▶ [Requirement]: Below are several entries. Transcribe exactly those lines that fall from the one with "T 메모리를 갖는 구조" through the one with "- 락을 거는 방법이 있긴 하지만 멀티 스레드의 장점이 사라진다.", end lines included.

▶ [Records for the exercise]:
+--
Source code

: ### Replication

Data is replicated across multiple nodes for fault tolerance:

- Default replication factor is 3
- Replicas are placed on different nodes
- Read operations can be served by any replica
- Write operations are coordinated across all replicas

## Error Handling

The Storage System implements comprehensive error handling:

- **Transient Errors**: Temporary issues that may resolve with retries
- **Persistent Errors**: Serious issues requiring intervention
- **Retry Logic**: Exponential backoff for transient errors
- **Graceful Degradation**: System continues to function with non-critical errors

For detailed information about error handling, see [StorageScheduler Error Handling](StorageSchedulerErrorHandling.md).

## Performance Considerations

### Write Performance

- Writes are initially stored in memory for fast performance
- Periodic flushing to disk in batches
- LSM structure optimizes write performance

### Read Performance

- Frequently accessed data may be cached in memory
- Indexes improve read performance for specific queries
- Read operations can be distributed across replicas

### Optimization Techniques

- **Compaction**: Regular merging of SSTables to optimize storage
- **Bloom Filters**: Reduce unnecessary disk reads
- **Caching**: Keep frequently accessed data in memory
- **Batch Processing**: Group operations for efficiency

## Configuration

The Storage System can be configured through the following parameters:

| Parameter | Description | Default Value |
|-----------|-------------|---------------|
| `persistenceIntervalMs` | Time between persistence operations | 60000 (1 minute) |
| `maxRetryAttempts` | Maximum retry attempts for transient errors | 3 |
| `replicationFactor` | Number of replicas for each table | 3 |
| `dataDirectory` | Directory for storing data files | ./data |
+--
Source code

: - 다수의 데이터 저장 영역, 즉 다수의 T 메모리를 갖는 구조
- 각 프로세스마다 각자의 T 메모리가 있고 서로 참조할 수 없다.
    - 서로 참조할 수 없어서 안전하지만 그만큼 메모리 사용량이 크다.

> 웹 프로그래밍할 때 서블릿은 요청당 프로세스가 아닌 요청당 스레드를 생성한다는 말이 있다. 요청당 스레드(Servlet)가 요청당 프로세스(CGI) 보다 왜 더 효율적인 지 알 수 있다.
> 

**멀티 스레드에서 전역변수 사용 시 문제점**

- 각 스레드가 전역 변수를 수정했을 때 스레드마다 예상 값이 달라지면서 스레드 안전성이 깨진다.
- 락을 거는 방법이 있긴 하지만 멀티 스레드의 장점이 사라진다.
+--
▶ [Solution for this exercise]:
: - 다수의 데이터 저장 영역, 즉 다수의 T 메모리를 갖는 구조
- 각 프로세스마다 각자의 T 메모리가 있고 서로 참조할 수 없다.
    - 서로 참조할 수 없어서 안전하지만 그만큼 메모리 사용량이 크다.

> 웹 프로그래밍할 때 서블릿은 요청당 프로세스가 아닌 요청당 스레드를 생성한다는 말이 있다. 요청당 스레드(Servlet)가 요청당 프로세스(CGI) 보다 왜 더 효율적인 지 알 수 있다.
> 

**멀티 스레드에서 전역변수 사용 시 문제점**

- 각 스레드가 전역 변수를 수정했을 때 스레드마다 예상 값이 달라지면서 스레드 안전성이 깨진다.
- 락을 거는 방법이 있긴 하지만 멀티 스레드의 장점이 사라진다.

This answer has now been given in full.